TEXT BLOCK:
=======

We ended up at the kittiwake hotels in the city centre’s southern end. They had started to fill up, but with less seagulls than before. I was impressed with the knowledge and the dedication of the little group but also saddened by the declining number of nests.
Is the problem solved?
The situation for the kittiwakes is worsening every year. Very few kittiwakes nest in the densest areas of the city centre – spikes and metal make almost all the good spots inaccessible.
The kittiwake hotels have a lower occupancy than one hoped for. However, kittiwakes live for many years. Given time, they may be convinced that the hotels are a good solution. We shouldn’t give up hopes. Especially as bird experts, city planners, architects and the public gain more knowledge about the kittiwakes.
It’s an attitude thing
This is also an attitude thing. How much space do we want to give wildlife in our immediate surroundings – especially in urban areas. “I come from a small island where we lived rather peacefully with the seagulls” Tove Kristin Reiersen says “and I was surprised by the aggression city folks in Tromsø displayed against the seagulls”.

=======

Stored data entries

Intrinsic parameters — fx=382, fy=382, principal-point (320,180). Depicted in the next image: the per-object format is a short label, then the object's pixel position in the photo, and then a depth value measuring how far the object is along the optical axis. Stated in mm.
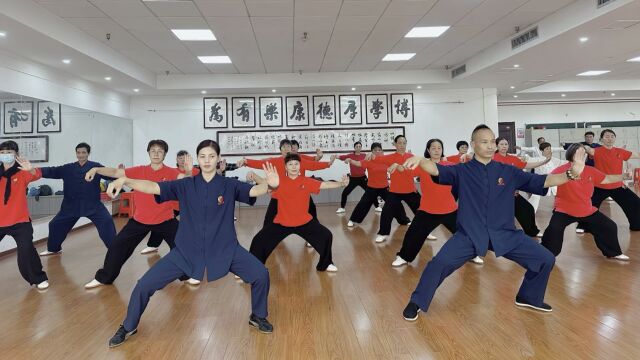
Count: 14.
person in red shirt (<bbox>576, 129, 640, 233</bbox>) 4965
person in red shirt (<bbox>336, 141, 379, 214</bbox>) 7621
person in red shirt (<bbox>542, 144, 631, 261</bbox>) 3732
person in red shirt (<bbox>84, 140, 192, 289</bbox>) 3385
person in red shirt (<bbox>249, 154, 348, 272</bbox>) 3570
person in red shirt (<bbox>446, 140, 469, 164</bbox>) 5344
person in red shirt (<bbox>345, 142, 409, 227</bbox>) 5988
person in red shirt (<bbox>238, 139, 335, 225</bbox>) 4441
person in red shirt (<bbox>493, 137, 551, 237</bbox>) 4895
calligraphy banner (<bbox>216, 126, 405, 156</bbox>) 9516
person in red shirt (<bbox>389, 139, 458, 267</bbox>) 3768
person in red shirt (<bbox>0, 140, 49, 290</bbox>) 3355
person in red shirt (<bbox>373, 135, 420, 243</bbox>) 4766
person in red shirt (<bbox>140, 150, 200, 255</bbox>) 4818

=======

WHAT IS NEEDED: State whether each of the statements (a), (b) and (c) agrees with the passage on kittiwakes. Answer yes or no, and quote the deciding words of the passage. (a) The kittiwake hotels are occupied more fully than was hoped. (b) Spikes and metal have made nearly all the good nesting spots in the densest parts of the city centre inaccessible. (c) Tove Kristin Reiersen comes from a small island. The material is not required for this work.

YOUR SOLUTION:
(a) No: "The kittiwake hotels have a lower occupancy than one hoped for."
(b) Yes: "spikes and metal make almost all the good spots inaccessible."
(c) Yes: "I come from a small island where we lived rather peacefully with the seagulls"